Today those themes include:
AI
Semiconductors
Space Infrastructure
Robotics
This resembles previous periods where capital became heavily concentrated around transformative technologies.
Valuation Expansion
Many assets have appreciated faster than underlying fundamentals.
This does not automatically imply a bubble.
But it does increase sensitivity to disappointment.
The Differences Nobody Talks About
This is where the comparison begins to weaken.
Palm and SpaceX are fundamentally different businesses.
Palm Was Mostly A Product Company
Palm sold devices.
Its future depended heavily on consumer adoption.
Competition was intense.
Margins were uncertain.
Technology changed rapidly.
SpaceX Owns Infrastructure
SpaceX operates launch systems.
Satellite networks.
Defense relationships.
Communications infrastructure.
Government contracts.
Recurring revenue streams.
These businesses tend to be more durable.
The AI Revolution Already Generates Revenue
The internet boom was largely based on future expectations.
Today's AI boom is already generating massive cash flows.
NVIDIA alone produces more profit than many countries.
Microsoft, Amazon, Google and others are investing hundreds of billions because demand already exists.
That distinction matters.
Could SpaceX Still Mark a Market Top?
Absolutely.
But not necessarily because it is overvalued.
Major market peaks often require a catalyst.
Sometimes that catalyst is an IPO.
Sometimes it is a policy change.
Sometimes it is simply exhaustion.
The most dangerous assumption investors can make is believing:
Great company = impossible to overpay for.
History repeatedly proves otherwise.
What This Means For Bitcoin
Bitcoin investors should pay close attention to this debate.
Not because Bitcoin depends on SpaceX.
But because both compete for capital.
Institutional investors allocate money across:
Bitcoin
AI
SpaceX
Semiconductors
Private Equity
When risk appetite is strong, all may benefit.
When liquidity contracts, all may suffer.
This is why macro conditions matter more than individual narratives.
The Bigger Question
The real question is not whether SpaceX resembles Palm.
The real question is whether investor expectations have once again moved ahead of reality.

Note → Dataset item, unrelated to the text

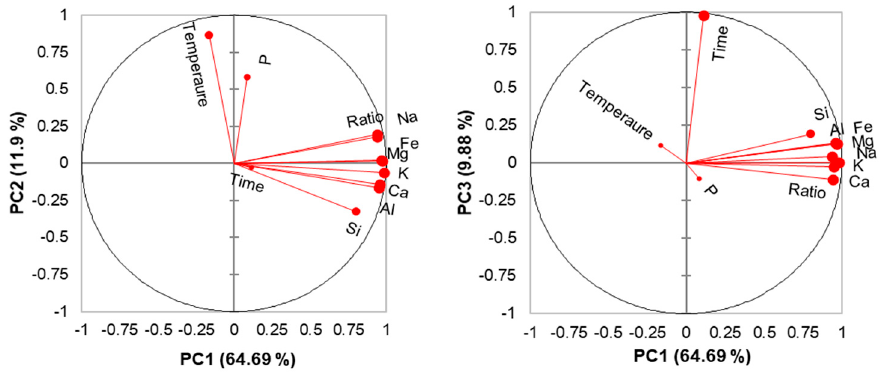
Figure 6. Principal component analysis (PCA) correlation charts.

Every generation believes its technology revolution is different.
Sometimes it is.
Sometimes it isn't.
The challenge is determining which situation we are living through before history delivers the answer.
CryptoCompass View
The comparison between Palm and SpaceX is not a prediction.
It is a warning.
Not a warning about SpaceX specifically.
A warning about human behavior.
Every bull market eventually creates a symbol.
A company.
A technology.
A narrative.
A belief that "this time is different."
Sometimes that belief changes the world.
Sometimes it changes portfolios.
The hardest part is figuring out which one comes first.
Questions Investors Should Ask
Is AI adoption generating real economic value?
Are valuations growing faster than revenues?
How dependent are markets on continued liquidity?
What happens if interest rates remain high?
Are investors buying fundamentals or buying stories?
Those questions matter far more than whether a chart on social media looks similar to 1999.